Davis School District is a school district serving Davis County, Utah, United States. Headquartered in the county seat of Farmington, it is the 61st largest school district in the United States and the 2nd largest school district in Utah with 72,987 students attending Davis schools as of 2019. It is located almost entirely within Davis County. Students attend elementary school from kindergarten to 6th grade, junior high from 7th grade-9th grade, and high school from 10th grade-12th grade.

History
In 2006, the Davis School District received recognition for having the nation's top graduation rate among the 100 largest school districts in the United States, according to a survey by the Manhattan Institute for Policy Research. Also in 2006, the superintendent, Dr. W. Bryan Bowles was awarded superintendent of the year in Utah. For the 2016-17 school year, Reid Newey moved from the Weber School District to become the superintendent of DSD.

In 2019 a Davis school bus driver closed the bus doors on the backpack of a boy, pinning him outside the bus and dragging him forward a couple hundred feet. His family sued the driver, alleging this was done intentionally to racially harass the boy, who was biracial. They pointed to previous instances of racial harassment by the driver and attempts at retaliation for reporting him. The district settled the suit for $62,500 and acknowledge the "racial assault".
An investigation by the United States Department of Justice followed. That investigation found that racial harassment was widespread in the school district and hundreds of complains were intentionally unaddressed.

ASSIGNED TASK
According to the Davis School District text, how many students attended Davis schools as of 2019? The items that come next have nothing to do with what you're asked to do.

DATA EXTRACT
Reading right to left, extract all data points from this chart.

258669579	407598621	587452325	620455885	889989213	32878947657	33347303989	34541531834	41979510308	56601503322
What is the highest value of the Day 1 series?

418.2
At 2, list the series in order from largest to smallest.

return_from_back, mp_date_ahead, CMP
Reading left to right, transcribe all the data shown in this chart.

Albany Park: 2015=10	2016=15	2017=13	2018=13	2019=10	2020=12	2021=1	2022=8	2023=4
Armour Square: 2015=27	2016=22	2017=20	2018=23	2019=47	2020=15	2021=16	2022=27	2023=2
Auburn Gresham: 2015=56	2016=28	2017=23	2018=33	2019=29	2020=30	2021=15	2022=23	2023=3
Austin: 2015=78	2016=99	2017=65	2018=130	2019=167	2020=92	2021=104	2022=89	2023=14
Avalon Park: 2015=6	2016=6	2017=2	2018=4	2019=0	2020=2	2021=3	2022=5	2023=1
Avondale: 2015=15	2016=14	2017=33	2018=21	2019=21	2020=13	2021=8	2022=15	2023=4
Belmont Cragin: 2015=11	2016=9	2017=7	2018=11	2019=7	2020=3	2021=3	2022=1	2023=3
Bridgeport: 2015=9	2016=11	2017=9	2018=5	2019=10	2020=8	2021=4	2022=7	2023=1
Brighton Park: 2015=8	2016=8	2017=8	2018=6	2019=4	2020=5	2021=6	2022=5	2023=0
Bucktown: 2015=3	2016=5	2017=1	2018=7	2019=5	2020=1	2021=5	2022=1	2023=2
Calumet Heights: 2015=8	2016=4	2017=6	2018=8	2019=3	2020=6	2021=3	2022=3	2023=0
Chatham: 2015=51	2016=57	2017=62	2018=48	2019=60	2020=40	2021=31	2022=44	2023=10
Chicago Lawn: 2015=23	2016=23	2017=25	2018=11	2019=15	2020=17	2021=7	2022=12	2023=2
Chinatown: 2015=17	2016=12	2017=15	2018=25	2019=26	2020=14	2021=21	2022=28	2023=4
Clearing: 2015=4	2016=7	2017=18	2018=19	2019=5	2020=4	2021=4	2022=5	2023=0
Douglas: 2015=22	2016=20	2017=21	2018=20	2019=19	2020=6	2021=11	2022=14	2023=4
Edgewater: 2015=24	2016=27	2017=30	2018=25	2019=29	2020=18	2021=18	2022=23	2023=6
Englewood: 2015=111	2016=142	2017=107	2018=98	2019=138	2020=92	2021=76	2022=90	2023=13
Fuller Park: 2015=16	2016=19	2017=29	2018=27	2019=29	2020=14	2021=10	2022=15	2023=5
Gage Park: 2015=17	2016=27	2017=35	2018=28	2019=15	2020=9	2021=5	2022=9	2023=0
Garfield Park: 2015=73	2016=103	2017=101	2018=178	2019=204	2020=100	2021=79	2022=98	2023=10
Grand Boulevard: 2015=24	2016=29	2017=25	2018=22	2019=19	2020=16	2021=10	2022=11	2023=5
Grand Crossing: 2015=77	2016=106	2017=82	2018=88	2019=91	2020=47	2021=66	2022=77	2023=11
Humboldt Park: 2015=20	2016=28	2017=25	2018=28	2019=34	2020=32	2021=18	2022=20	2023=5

RESULT FOR THIS EXERCISE
72,987 students